You are still hot in my book. I wanna dry hump u like a 9th grader then hump for real when the herpes is gone.
he confessed his love for me, threw up on my pillow and then fell asleep on said pillow. i met him last night.
better than last weekend. things are really looking up for you.
genius alert. I just invented a contraption made of toilet paper and rubber bands that makes it so your balls don't stick to your leg when you wake up from sleeping.

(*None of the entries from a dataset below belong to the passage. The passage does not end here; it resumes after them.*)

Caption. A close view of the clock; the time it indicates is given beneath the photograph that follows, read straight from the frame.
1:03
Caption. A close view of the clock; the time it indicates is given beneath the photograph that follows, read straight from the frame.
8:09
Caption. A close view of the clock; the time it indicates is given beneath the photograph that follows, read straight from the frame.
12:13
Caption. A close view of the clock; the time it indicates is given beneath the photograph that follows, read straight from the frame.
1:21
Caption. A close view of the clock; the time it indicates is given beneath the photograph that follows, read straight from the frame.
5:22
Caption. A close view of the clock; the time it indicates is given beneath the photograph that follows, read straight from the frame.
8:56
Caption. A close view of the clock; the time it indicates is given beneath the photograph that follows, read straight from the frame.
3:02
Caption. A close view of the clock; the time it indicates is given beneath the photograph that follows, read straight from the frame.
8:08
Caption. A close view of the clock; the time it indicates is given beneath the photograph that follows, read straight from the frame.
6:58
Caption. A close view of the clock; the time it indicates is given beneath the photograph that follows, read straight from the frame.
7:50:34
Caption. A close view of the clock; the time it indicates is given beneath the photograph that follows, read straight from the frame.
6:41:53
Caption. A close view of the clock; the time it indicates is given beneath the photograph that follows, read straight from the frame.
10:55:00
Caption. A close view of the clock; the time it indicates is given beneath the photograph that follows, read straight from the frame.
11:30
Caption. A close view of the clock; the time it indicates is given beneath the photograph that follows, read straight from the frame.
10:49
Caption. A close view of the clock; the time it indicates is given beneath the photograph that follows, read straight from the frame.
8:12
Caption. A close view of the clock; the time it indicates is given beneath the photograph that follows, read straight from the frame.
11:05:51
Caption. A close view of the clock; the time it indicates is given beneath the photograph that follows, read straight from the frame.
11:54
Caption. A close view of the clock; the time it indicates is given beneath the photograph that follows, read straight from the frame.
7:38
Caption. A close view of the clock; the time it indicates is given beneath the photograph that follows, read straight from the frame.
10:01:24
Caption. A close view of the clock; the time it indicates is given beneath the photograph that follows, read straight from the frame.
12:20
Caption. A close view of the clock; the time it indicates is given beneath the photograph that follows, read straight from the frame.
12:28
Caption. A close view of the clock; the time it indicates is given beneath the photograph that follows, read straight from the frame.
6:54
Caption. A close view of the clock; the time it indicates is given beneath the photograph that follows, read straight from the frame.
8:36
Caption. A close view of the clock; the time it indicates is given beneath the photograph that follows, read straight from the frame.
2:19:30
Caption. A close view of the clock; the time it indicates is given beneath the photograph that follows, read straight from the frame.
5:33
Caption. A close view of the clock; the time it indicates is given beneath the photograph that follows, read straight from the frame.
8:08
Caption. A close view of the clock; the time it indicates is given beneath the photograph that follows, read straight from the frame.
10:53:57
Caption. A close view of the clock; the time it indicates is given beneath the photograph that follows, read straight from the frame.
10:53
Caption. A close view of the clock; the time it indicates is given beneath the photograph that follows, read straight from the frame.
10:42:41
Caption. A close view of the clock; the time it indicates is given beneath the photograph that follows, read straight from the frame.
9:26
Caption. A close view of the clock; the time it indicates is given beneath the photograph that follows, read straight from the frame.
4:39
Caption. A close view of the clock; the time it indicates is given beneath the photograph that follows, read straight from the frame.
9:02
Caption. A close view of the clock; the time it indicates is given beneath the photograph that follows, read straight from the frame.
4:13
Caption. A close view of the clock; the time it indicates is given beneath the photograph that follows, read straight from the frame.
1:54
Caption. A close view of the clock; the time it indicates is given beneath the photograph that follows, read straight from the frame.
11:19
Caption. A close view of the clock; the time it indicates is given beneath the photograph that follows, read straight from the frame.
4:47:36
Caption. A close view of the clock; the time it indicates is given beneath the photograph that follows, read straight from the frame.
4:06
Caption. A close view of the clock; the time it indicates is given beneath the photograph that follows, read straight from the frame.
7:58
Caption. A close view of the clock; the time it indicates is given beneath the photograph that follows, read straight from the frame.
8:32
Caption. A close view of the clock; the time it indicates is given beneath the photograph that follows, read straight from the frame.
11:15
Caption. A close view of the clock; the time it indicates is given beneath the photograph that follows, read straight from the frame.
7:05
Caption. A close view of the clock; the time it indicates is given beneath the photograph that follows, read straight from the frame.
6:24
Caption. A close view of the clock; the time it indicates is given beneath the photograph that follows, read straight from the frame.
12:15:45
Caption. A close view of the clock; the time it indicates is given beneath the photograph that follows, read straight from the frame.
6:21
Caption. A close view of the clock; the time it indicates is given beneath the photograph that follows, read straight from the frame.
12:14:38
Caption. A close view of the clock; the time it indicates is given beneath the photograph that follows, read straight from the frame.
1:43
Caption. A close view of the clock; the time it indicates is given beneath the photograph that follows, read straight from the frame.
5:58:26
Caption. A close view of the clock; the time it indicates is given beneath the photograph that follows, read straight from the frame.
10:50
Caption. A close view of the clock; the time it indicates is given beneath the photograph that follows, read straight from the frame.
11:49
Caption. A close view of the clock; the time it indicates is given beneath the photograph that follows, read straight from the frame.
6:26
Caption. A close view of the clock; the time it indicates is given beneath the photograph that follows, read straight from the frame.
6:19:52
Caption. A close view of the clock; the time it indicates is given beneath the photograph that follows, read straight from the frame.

I call it, The Balldozer
i will pay you if you can come get me. he just suggested that we would have a hockey themed wedding.
you broke a plate. told her her wedding china was ugly and you were doing her a favor. then proceeded to break every plate you could get your hands on.
So last night ended up making out with a girl going to jail on sunday...she wrote down her address so I can make conjugal visits...
Holy fuck, spaghetti burritos are the best idea I've ever had.
Did you really lure me out of the bar with a blond holding a dunkin donuts bag? Well played sir, well played.
If you two are having sex, stop. I have something really important to ask you about psychics.
Any chance you used one if the curtain rods in the fireplace room as a sword? One is missing
Volunteering at a homeless shelter a bum asked if he could lick me cause I still reeked of whiskey. Being a bumsickle=epic hangover
Only three months past my 21st and I'm done. So many life lessons in so little time.
I mean, if there was a version of you with a penis, you'd fuck it...right? Like just outta curiosity at least
Still alive. Just brushed my teeth with fireball.
He talked me out going to the bar. No one ever talks me out going to the bar..this is fucking love.